Anybody have experience installing Slicer on an AWS EC2 instance? I want to be able to send folders of Dicom images to be processed by a Slicer plugin (already made) in an EC2 instance but I’m not sure what the best way of going about this would be.
There some information on the page linked below about setting up on google cloud from a generic OS image. Most would be the same on AWS. This is kind of the manual method but I’ve also heard that amazon WorkSpaces are an easy way to get going.
Thanks! I’m trying it out on GCP now and I’ll give it a shot to see how/if it works in both cases.
Hoping to revive this old thread, has anyone had any success running slicer on an EC2? I’m trying to configure an EC2 to support slicer but hitting issues with graphics support.

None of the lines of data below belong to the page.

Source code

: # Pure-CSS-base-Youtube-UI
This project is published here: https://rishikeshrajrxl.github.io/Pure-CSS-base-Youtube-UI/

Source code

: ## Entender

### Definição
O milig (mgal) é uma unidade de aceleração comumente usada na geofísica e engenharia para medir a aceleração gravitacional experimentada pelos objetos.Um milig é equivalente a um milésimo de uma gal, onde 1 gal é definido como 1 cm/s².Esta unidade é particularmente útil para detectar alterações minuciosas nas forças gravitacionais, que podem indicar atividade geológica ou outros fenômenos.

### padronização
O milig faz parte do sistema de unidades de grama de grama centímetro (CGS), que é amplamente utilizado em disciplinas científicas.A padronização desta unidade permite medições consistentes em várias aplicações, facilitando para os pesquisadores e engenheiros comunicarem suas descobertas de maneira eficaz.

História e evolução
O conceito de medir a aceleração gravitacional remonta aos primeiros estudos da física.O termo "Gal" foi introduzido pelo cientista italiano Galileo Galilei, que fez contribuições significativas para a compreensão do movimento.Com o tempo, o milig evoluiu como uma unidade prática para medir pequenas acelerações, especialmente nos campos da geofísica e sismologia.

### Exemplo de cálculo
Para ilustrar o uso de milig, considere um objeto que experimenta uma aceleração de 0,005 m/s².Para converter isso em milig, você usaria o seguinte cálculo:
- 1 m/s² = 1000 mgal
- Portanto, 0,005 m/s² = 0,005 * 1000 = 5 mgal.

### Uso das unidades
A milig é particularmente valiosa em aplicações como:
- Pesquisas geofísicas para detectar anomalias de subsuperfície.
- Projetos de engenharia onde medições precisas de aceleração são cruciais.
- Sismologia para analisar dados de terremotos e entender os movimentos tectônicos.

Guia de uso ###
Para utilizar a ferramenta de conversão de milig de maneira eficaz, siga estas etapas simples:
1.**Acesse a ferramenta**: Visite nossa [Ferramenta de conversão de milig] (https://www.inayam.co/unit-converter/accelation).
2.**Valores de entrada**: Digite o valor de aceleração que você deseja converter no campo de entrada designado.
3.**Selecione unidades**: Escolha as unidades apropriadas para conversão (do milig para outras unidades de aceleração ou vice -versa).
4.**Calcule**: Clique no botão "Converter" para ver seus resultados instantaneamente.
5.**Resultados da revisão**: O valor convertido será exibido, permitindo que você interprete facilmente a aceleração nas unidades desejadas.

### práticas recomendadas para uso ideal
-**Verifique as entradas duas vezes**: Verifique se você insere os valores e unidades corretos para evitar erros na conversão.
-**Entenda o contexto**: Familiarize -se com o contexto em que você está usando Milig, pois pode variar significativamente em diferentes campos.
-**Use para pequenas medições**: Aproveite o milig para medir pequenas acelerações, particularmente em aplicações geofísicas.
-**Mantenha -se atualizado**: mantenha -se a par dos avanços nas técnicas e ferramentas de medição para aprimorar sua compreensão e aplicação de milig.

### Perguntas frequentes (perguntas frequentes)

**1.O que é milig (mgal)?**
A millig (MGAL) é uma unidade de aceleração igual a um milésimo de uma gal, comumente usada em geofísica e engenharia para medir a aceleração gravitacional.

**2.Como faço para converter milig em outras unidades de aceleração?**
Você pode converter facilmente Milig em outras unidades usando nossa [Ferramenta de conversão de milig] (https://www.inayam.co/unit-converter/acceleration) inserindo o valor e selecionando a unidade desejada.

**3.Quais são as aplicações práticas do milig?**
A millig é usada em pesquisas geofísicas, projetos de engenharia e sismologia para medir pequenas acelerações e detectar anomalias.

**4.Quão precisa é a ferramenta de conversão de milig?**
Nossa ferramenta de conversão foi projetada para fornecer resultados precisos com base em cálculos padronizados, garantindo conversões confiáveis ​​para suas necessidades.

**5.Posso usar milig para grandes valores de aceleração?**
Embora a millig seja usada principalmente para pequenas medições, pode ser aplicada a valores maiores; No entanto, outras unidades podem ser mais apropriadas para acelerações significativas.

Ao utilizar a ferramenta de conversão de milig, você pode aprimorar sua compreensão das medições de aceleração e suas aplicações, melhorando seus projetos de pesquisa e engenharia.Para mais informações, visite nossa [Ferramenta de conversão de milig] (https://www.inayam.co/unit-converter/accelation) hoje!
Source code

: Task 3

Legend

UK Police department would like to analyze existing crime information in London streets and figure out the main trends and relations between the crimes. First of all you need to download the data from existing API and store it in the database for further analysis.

Yes, I run Slicer on EC2 all the time, very similar to the GCP setup described in the link above, or at this newer document. Note that you do need to have a quota approved in order to use a GPU with your instance if you want to use windows. Linux can use GPU but can also be used without GPU if that suits your needs better.
EC2 also offers AppStream, which is also good if you plan to use it a lot.
Thanks for the quick reply! I’m currently running Windows on a g4 instance (g4dn.xl). I’m somewhat new to AWS, are quotas necessary if I’m not running elastic gpu?
Did you have to do any configuration within the Windows environment to allow Slicer to run?
(I’ve spun up an AMI that isn’t really optimized for GPU (I’m limited in what I’m allowed to use in my current environment), installed what should be the compatible CUDA (11.7), disabled the built-in display in Device Manager and installed Media Foundation and Quality Windows Audio Video Experience. I’m seeing the Tesla GPU under Device Manager display options and with nvidia-smi.)
From what you describe I think it should work. You might be hitting an issue with RDP (e.g. this), so trying an alternative like Chrome Remote Desktop or NICE DCV could help. I don’t usually use windows much so I can’t say for sure. @rbumm has been trying to set up something like this too, so maybe tomorrow he can chime in with his experience since he was apparently hitting quota issues.
Thank you. I noticed that recommendation in another thread, but unfortunately in our case we can only use Remote Desktop Connection as other methods are currently unapproved.
@rbumm I’d love to hear about your experience with this!
@bbkonk will report progress, plus we have set up a project at the upcoming Project Week where we will document the workflow.
We make good progress in setting up AWS Windows EC2 instances with GPU support.
The workflow is documented here and will be a project of the upcoming 38th NA-MIC Project Week. Setting up a g5.xlarge instance takes around 20-30 min (unattended) and another 10 minutes to install 3D Slicer and extensions. Performance is great. You can stop and start the instance on demand.
The main hurdle is to let your local Amazon representative increase the instance_type “G and VT” limit to 8 vCPUs
which is at 0 vCPUs by default in a private AWS account (for safety reasons).